Power School said it could not comment without seeing the password. (TechCrunch withheld the credentials to protect the identity of the engineer who was hacked.) The company has “implemented robust protocols for password security, including minimum length and complexity requirements. “Passwords are rotated in accordance with NIST recommendations.” Referring to the compromised customer support portal, the company said that following the breach, PowerSchool has “fully reset the passwords for all PowerSource customer support portal accounts and further tightened password and access controls.”
PowerSchool said it uses single sign-on technology and MFA for both employees and contractors. The company said contractors will be provided with a laptop or access to a virtual desktop environment with anti-malware features and security controls such as a VPN to connect to the company's systems.

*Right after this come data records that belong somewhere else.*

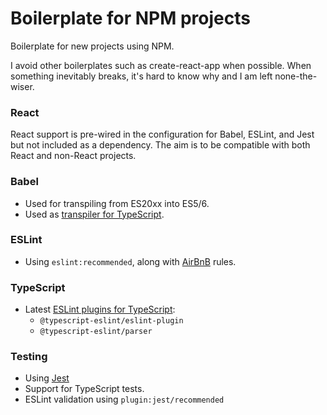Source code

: # Boilerplate for NPM projects

Boilerplate for new projects using NPM.

I avoid other boilerplates such as create-react-app when possible. When something inevitably breaks, it's hard to know why and I am left none-the-wiser.


### React

React support is pre-wired in the configuration for Babel, ESLint, and Jest but not included as a dependency. The aim is to be compatible with both React and non-React projects.

### Babel

- Used for transpiling from ES20xx into ES5/6.
- Used as [transpiler for TypeScript](https://babeljs.io/docs/en/babel-plugin-transform-typescript).

### ESLint

- Using `eslint:recommended`, along with [AirBnB](https://www.npmjs.com/package/eslint-config-airbnb) rules.

### TypeScript

- Latest [ESLint plugins for TypeScript](https://typescript-eslint.io/):
  - `@typescript-eslint/eslint-plugin`
  - `@typescript-eslint/parser`

### Testing

- Using [Jest](https://jestjs.io/docs/getting-started)
- Support for TypeScript tests.
- ESLint validation using `plugin:jest/recommended`
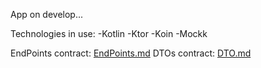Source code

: App on develop...

Technologies in use:
-Kotlin
-Ktor
-Koin
-Mockk

EndPoints contract:
[EndPoints.md](src/main/kotlin/vsapp/routes/EndPoints.md)
DTOs contract:
[DTO.md](src/main/kotlin/vsapp/model/dtos/DTOs.md)
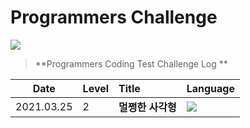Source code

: # Programmers Challenge

<p align="left"><img src="https://img1.daumcdn.net/thumb/R1280x0/?scode=mtistory2&fname=https%3A%2F%2Fblog.kakaocdn.net%2Fdn%2FbiDlHo%2FbtqEo63n3La%2FYFk8fLODXugkTkljc4JPYK%2Fimg.png"></p>

> **Programmers Coding Test
Challenge Log **

| Date       | Level | Title             | Language                                                     |
| ---------- | :---- | :---------------- | ------------------------------------------------------------ |
| 2021.03.25 | 2     | **멀쩡한 사각형** | <img src="https://img.shields.io/badge/Swift-FA7343?style=flat-square&logo=Swift&logoColor=white"/> |

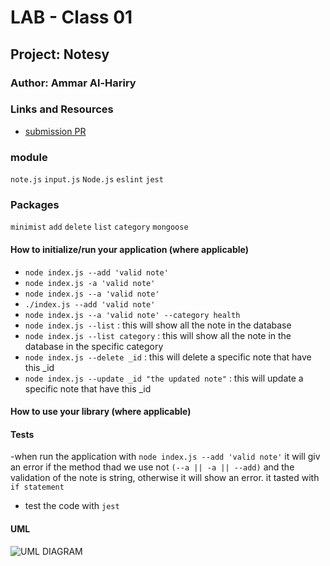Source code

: 
# LAB - Class 01

## Project: Notesy

### Author:  Ammar Al-Hariry

### Links and Resources

- [submission PR](https://github.com/401-advanced-javascript-ammar-hariry/Notesy/pull/8)

### module 
``note.js``
``input.js``
``Node.js``
``eslint``
``jest``

### Packages
``minimist``
``add``
``delete``
``list``
``category``
``mongoose``



#### How to initialize/run your application (where applicable)

- ``node index.js --add 'valid note'``
- ``node index.js -a 'valid note'``
- ``node index.js --a 'valid note'``
- ``./index.js --add 'valid note'``
- ``node index.js --a 'valid note' --category health`` 
- ``node index.js --list`` : this will show all the note in the database
- ``node index.js --list category`` : this will show all the note in the database in the specific category
- ``node index.js --delete _id`` : this will delete a specific note that have this _id 
- ``node index.js --update _id "the updated note"`` : this will update a specific note that have this _id 



#### How to use your library (where applicable)

#### Tests

-when run the application with ``node index.js --add 'valid note'``  it will giv an error if the method thad we use not ``(--a || -a || --add)`` and the validation of the note is string, otherwise it will show an error. it tasted with ``if statement``
- test the code with ``jest``

#### UML

![UML DIAGRAM](https://i.ibb.co/4tzrws9/whitebord-lab01.png)
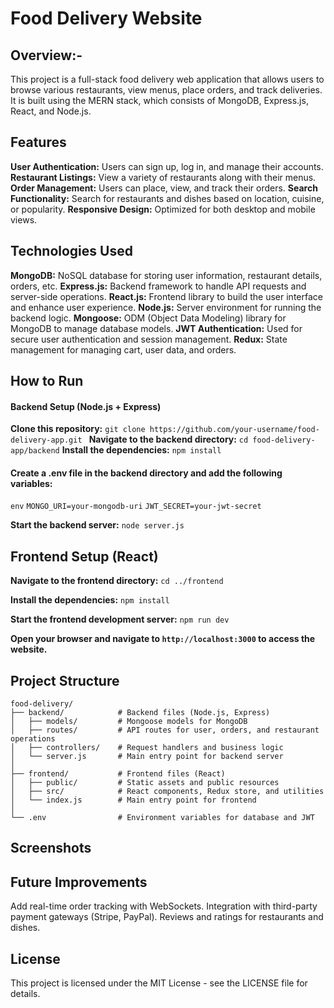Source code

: # Food Delivery Website
## Overview:-
This project is a full-stack food delivery web application that allows users to browse various restaurants, view menus, place orders, and track deliveries. It is built using the MERN stack, which consists of MongoDB, Express.js, React, and Node.js.

## Features
**User Authentication:** Users can sign up, log in, and manage their accounts.
**Restaurant Listings:** View a variety of restaurants along with their menus.
**Order Management:** Users can place, view, and track their orders.
**Search Functionality:** Search for restaurants and dishes based on location, cuisine, or popularity.
**Responsive Design:** Optimized for both desktop and mobile views.

## Technologies Used
**MongoDB:** NoSQL database for storing user information, restaurant details, orders, etc.
**Express.js:** Backend framework to handle API requests and server-side operations.
**React.js:** Frontend library to build the user interface and enhance user experience.
**Node.js:** Server environment for running the backend logic.
**Mongoose:** ODM (Object Data Modeling) library for MongoDB to manage database models.
**JWT Authentication:** Used for secure user authentication and session management.
**Redux:** State management for managing cart, user data, and orders.

## How to Run
#### Backend Setup (Node.js + Express)
**Clone this repository:**
`git clone https://github.com/your-username/food-delivery-app.git `
**Navigate to the backend directory:**
`cd food-delivery-app/backend`
**Install the dependencies:**
`npm install`
#### Create a .env file in the backend directory and add the following variables:

`env`
`MONGO_URI=your-mongodb-uri`
`JWT_SECRET=your-jwt-secret`

**Start the backend server:**
`node server.js`

## Frontend Setup (React)

**Navigate to the frontend directory:**
`cd ../frontend`

**Install the dependencies:**
`npm install`

**Start the frontend development server:**
`npm run dev`

**Open your browser and navigate to `http://localhost:3000` to access the website.**

## Project Structure

`food-delivery/`<br>
`├── backend/            # Backend files (Node.js, Express)`<br>
`│   ├── models/         # Mongoose models for MongoDB`<br>
`│   ├── routes/         # API routes for user, orders, and restaurant operations`<br>
`│   ├── controllers/    # Request handlers and business logic`<br>
`│   └── server.js       # Main entry point for backend server`<br>
`│`<br>
`├── frontend/           # Frontend files (React)`<br>
`│   ├── public/         # Static assets and public resources`<br>
`│   ├── src/            # React components, Redux store, and utilities`<br>
`│   └── index.js        # Main entry point for frontend`<br>
`│`<br>
`└── .env                # Environment variables for database and JWT`<br>

## Screenshots

## Future Improvements
Add real-time order tracking with WebSockets.
Integration with third-party payment gateways (Stripe, PayPal).
Reviews and ratings for restaurants and dishes.

## License
This project is licensed under the MIT License - see the LICENSE file for details.
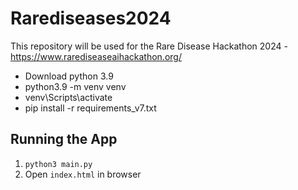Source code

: # Rarediseases2024
This repository will be used for the Rare Disease Hackathon 2024 - https://www.rarediseaseaihackathon.org/

- Download python 3.9
- python3.9 -m venv venv
- venv\Scripts\activate
- pip install -r requirements_v7.txt

## Running the App
1. `python3 main.py`
2. Open `index.html` in browser
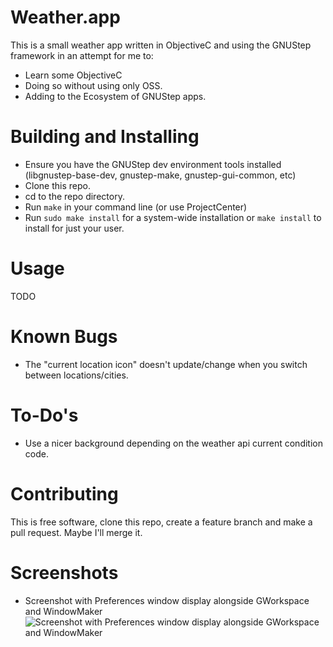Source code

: # Weather.app

This is a small weather app written in ObjectiveC and using the GNUStep framework in an attempt for me to:
* Learn some ObjectiveC
* Doing so without using only OSS.
* Adding to the Ecosystem of GNUStep apps. 

# Building and Installing

* Ensure you have the GNUStep dev environment tools installed (libgnustep-base-dev, gnustep-make, gnustep-gui-common, etc)
* Clone this repo.
* cd to the repo directory.
* Run `make` in your command line (or use ProjectCenter)
* Run `sudo make install` for a system-wide installation or `make install` to install for just your user.

# Usage

TODO

# Known Bugs
* The "current location icon" doesn't update/change when you switch between locations/cities.

# To-Do's
* Use a nicer background depending on the weather api current condition code.

# Contributing
This is free software, clone this repo, create a feature branch and make a pull request. Maybe I'll merge it.

# Screenshots
* Screenshot with Preferences window display alongside GWorkspace and WindowMaker
![Screenshot with Preferences window display alongside GWorkspace and WindowMaker](https://github.com/paulodelgado/Weather.app/blob/master/GitHub/Weather.app%20with%20GWorkspace.png)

Questions remain about the Power School data breach and subsequent response to the incident, as affected school districts continue to investigate how many current and former students and staff had their personal data stolen in the breach. There is.
Staff at districts affected by the PowerSchool breach told TechCrunch that they are relying on crowdsourcing efforts from other districts and customers to help administrators search PowerSchool log files for evidence of data theft. Ta.
At the time of publication, PowerSchool's breach documentation cannot be accessed unless customers log into the company's website.
Carly Page contributed reporting.
Zack Whittaker can be reached securely on Signal and WhatsApp at +1 646-755-8849. Carly Page can be reached securely on Signal (+44 1536 853968). You can also securely share documents with TechCrunch via SecureDrop.